Pepper and I received an interloper’s interrogation when we presented ourselves for admission to the Capitals’ room in the postgame bowels of Air Canada Centre Saturday night. We were perfectly credentialed for the moment, but we were new faces, and the names of our respective blogs draw furrowed brows, deep suspicion, and even mild dismay from the gatekeepers in navy blue jackets.
“The Red Skate . . . what is that?” one of them wondered aloud disapprovingly.
On the one hand, their confusion was somewhat understandable — Leafs’ security, particularly on a hockey Saturday night, is used to ushering about the likes of Hockey Night in Canada, CBC, the Hockey News, the Globe and Mail. And it may well be the case that over the years a handful of the Ontario Obsessed have with cunning crafted clever-looking, bogus credentials to try and gain access to Gretz or Mario or especially Wendel.
But the one-game creds Pepper and I were issued were larded with difficult-to-reproduce, small-print legalese detailing the full spectrum of conditions and responsibilities to be honoured by the holder. And the Air Canada Centre security/usher staff surely knew this on their first inspection. We were detained for second and even third inspections, I think, out of affinity for an Old Media World — our interrogators, to put it charitably, were not of a Laptop Age, you might say.
This media profiling grew to be a bit more than mildly irritating. Certainly we don’t feel any sense of entitlement to access, as I’ve made plain in my philosophical ruminations about blogging about this sport and this league. But when due diligence has been executed, when the vetting by the media pros has been performed . . . at one point I wanted to get snarky and say to the interrogation team, “Look, we’re actually here for your daughters, we’re going to be very American with them on a cold Saturday night, so where are they hanging out?”
Remember that time is precious and short in gaining access to visiting hockey teams in a postgame, the moreso when said teams have 5:00 games the next day nearly a thousand miles away. The Caps Saturday night were to be showered, dressed, and departed on a bus for the airport by 10:15. Of course, the blogging world wouldn’t have ended had we missed chatting up the boys, but the Caps had labored to help us out, and we wanted to make something out of that effort.
Be sure to check out Pepper’s terrific photos of our experience inside the ACC Saturday. He also has some detail-rich pics of the NHL’s prime hardware displayed in the Great Hall at the Hockey Hall of Fame.
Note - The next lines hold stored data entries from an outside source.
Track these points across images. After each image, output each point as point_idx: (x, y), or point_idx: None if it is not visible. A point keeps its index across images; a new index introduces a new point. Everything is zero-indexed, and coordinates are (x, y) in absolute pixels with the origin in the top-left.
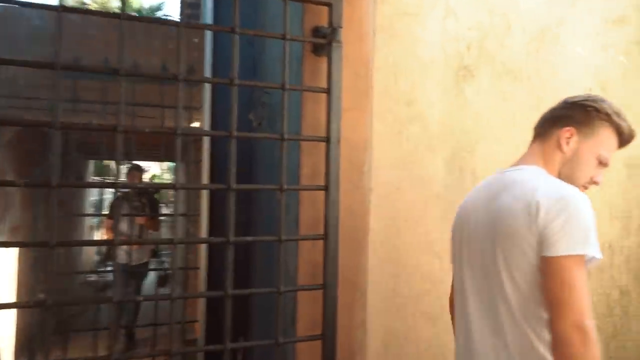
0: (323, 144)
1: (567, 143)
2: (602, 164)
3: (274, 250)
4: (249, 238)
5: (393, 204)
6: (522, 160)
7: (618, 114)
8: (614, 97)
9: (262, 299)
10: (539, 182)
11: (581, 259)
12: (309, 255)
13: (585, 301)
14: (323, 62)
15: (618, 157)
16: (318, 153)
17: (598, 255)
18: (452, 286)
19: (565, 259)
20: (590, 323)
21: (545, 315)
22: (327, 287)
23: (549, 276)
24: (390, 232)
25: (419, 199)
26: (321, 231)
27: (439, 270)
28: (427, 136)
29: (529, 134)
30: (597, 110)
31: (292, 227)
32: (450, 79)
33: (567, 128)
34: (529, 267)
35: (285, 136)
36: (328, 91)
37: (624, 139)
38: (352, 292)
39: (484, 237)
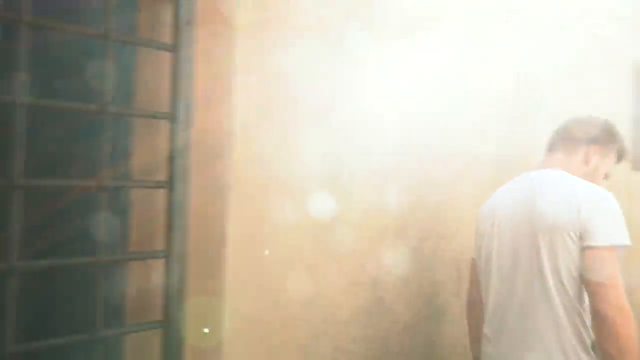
0: (165, 124)
1: (592, 160)
2: (606, 177)
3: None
4: (43, 263)
5: (258, 206)
6: (547, 165)
7: (622, 139)
8: None
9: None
10: (575, 182)
11: (616, 248)
12: (141, 280)
13: (621, 285)
14: (167, 12)
15: None
16: (157, 137)
17: (629, 243)
18: (472, 285)
19: (606, 249)
20: (628, 304)
21: (579, 301)
22: (169, 324)
23: (591, 264)
24: (253, 244)
25: (290, 200)
26: (160, 246)
27: (312, 288)
28: (301, 123)
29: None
30: (614, 135)
31: (117, 243)
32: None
33: (595, 147)
34: (570, 257)
35: (111, 109)
36: (174, 49)
37: (620, 159)
38: (201, 327)
39: (524, 234)
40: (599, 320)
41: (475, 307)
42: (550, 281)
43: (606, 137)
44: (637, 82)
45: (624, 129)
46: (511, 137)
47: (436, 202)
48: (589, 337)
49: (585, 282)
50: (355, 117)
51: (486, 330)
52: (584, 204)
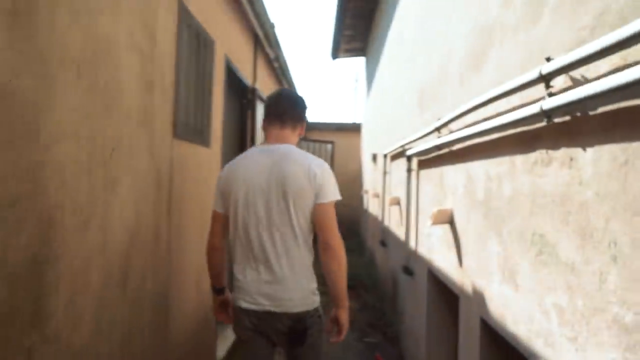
0: None
1: (300, 134)
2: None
3: None
4: None
5: None
6: (277, 139)
7: None
8: None
9: None
10: (307, 156)
11: (334, 202)
12: None
13: (336, 224)
14: None
15: None
16: None
17: (339, 197)
18: (215, 235)
19: (330, 204)
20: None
21: (311, 235)
22: None
23: (321, 212)
24: None
25: None
26: None
27: None
28: None
29: None
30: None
31: None
32: None
33: (303, 124)
34: (308, 209)
35: None
36: None
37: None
38: None
39: (276, 190)
40: (327, 247)
41: (217, 252)
42: (297, 227)
43: (304, 113)
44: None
45: None
46: None
47: None
48: (311, 258)
49: (317, 225)
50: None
51: (245, 265)
52: (317, 174)
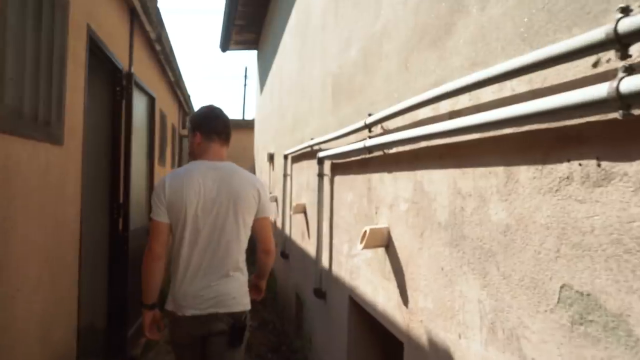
0: None
1: None
2: None
3: None
4: None
5: None
6: (218, 156)
7: None
8: None
9: None
10: (250, 175)
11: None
12: None
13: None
14: None
15: None
16: None
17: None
18: (159, 243)
19: (269, 218)
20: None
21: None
22: None
23: (263, 225)
24: None
25: None
26: None
27: None
28: None
29: None
30: None
31: None
32: None
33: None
34: (250, 222)
35: None
36: None
37: None
38: None
39: (227, 205)
40: (268, 252)
41: (161, 262)
42: (242, 238)
43: None
44: None
45: None
46: None
47: None
48: (245, 264)
49: (259, 235)
50: None
51: (192, 274)
52: (260, 193)
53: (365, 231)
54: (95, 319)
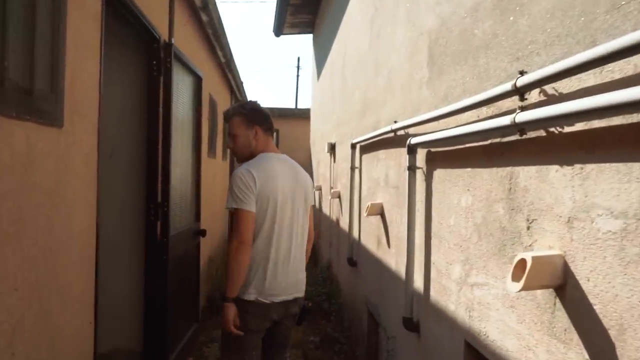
0: None
1: None
2: None
3: None
4: None
5: None
6: (275, 150)
7: None
8: None
9: None
10: (300, 167)
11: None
12: None
13: None
14: None
15: None
16: None
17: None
18: (250, 232)
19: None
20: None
21: None
22: None
23: (311, 215)
24: None
25: None
26: None
27: None
28: None
29: None
30: None
31: None
32: None
33: None
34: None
35: None
36: None
37: None
38: None
39: (299, 198)
40: (311, 239)
41: (250, 251)
42: (306, 228)
43: None
44: None
45: None
46: None
47: None
48: None
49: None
50: None
51: (275, 262)
52: (310, 183)
53: (525, 261)
54: (128, 343)
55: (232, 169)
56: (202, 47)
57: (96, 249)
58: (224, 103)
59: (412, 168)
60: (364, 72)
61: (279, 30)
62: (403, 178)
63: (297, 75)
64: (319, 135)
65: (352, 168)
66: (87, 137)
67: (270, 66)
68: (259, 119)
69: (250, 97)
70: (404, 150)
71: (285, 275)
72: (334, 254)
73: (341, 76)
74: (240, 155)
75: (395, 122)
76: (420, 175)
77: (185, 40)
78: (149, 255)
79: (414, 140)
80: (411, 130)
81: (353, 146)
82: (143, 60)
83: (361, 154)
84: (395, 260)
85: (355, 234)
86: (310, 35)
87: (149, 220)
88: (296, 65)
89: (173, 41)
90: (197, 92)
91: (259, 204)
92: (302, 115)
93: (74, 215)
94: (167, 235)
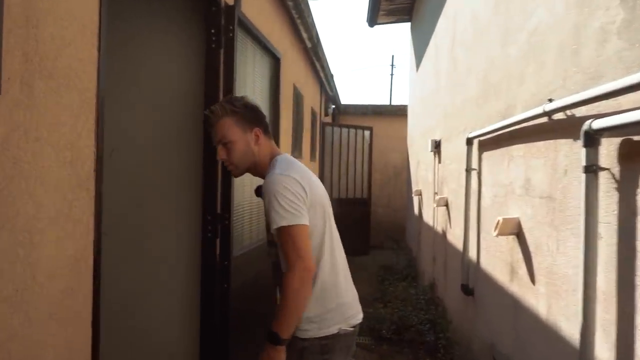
0: None
1: None
2: None
3: None
4: None
5: None
6: (280, 152)
7: None
8: None
9: None
10: None
11: None
12: None
13: None
14: None
15: None
16: None
17: None
18: (310, 253)
19: None
20: None
21: None
22: None
23: None
24: None
25: None
26: None
27: None
28: None
29: None
30: None
31: None
32: None
33: None
34: None
35: None
36: None
37: None
38: None
39: (329, 204)
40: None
41: (312, 274)
42: None
43: None
44: None
45: None
46: None
47: None
48: None
49: None
50: None
51: (346, 276)
52: None
53: None
54: None
55: (322, 170)
56: (281, 23)
57: (93, 289)
58: (311, 98)
59: (591, 169)
60: (483, 46)
61: (373, 20)
62: (563, 184)
63: (391, 74)
64: (418, 132)
65: (468, 170)
66: (69, 118)
67: (361, 64)
68: (258, 117)
69: (343, 95)
70: (566, 142)
71: (353, 291)
72: (439, 272)
73: (449, 59)
74: (240, 168)
75: (550, 100)
76: (606, 181)
77: (258, 10)
78: (205, 283)
79: (597, 124)
80: (582, 111)
81: (469, 142)
82: (198, 31)
83: (480, 151)
84: (546, 303)
85: (473, 254)
86: (407, 26)
87: (206, 237)
88: (390, 64)
89: (239, 7)
90: (274, 78)
91: (312, 214)
92: (397, 113)
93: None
94: (228, 256)
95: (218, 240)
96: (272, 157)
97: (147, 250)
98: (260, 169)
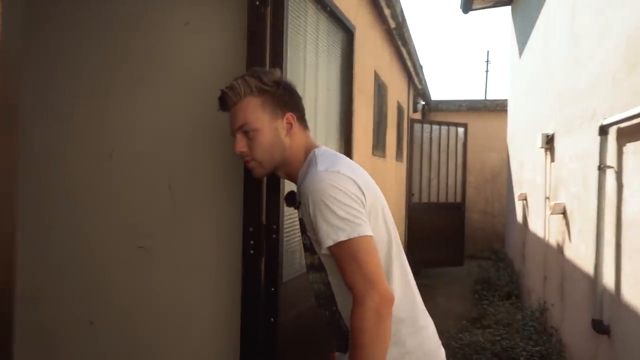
0: None
1: None
2: None
3: None
4: None
5: None
6: (317, 145)
7: None
8: None
9: None
10: None
11: None
12: None
13: None
14: None
15: None
16: None
17: None
18: (382, 271)
19: None
20: None
21: None
22: None
23: None
24: None
25: None
26: None
27: None
28: None
29: None
30: None
31: None
32: None
33: None
34: None
35: None
36: None
37: None
38: None
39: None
40: None
41: (392, 303)
42: None
43: None
44: None
45: None
46: None
47: None
48: None
49: None
50: None
51: (418, 300)
52: None
53: None
54: None
55: (409, 171)
56: None
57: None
58: (397, 90)
59: None
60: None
61: (467, 5)
62: None
63: (487, 71)
64: (521, 127)
65: (601, 168)
66: None
67: (452, 57)
68: (293, 99)
69: (433, 90)
70: None
71: (430, 318)
72: (552, 295)
73: (566, 34)
74: (265, 165)
75: None
76: None
77: None
78: (246, 316)
79: None
80: None
81: (603, 130)
82: None
83: (621, 143)
84: None
85: (609, 280)
86: (506, 11)
87: (247, 255)
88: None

I surprised Paul Rovnak with a request to speak with Capitals’ assistant coach Jay Leach. The team isn’t accustomed to fielding press inquiries for access to assistant coaches. Well, that’s the point of alternative coverage, isn’t it? If I’m at any game, home or away, and all I’m doing is regurgitating the storylines and scripts of old media, what’s the point?
Leach works with the Caps’ defensemen, and I was curious to know what he’d said and done in recent weeks with his patchwork quilt of AHLers and rookies and journeymen to piece together an outfit that on most nights was doing a good deal more than merely bailing out water on a leaky vessel.
Referencing the team’s recent shutout of Montreal, and now a 1one-goal-against performance on the road in Mecca, I asked him, “How does the chemistry get established . . . what’s going on?”
“It’s pretty simple,” the coach told me. “It’s the organization. This is how we do it. They play the same basic way down in Hershey, so when a kid comes up he doesn’t have a huge adjustment.
“The adjustment is maybe getting used to the pace. You saw Sean Collins out there — he might have been nervous the first couple of shifts, but one of the great things about Bruce [Boudreau] is that he lets the kids play and have a chance, and it’s a great philosophy.
“This is the only way you can find out if a kid can play or not,” he added.
Leach also pointed out that the Caps’ minor league prospects, however wet behind the ears, have some serious bona fides to their games.
“They’re all pretty good players. You got Karl Alzner, who was defenseman of the year [last year]. Bryan’s [Helmer] been around, played a lot of hockey, was schooled under Larry Robinson.
“I’m sure they say, ‘Hey let’s prove [to our doubters] that we can play in this league, too. I’m sure Bryan Helmer for four-and-a-half years has been dying for a shot to play in the National Hockey League. And God love him, I’m so happy he’s here and doing what he’s doing.”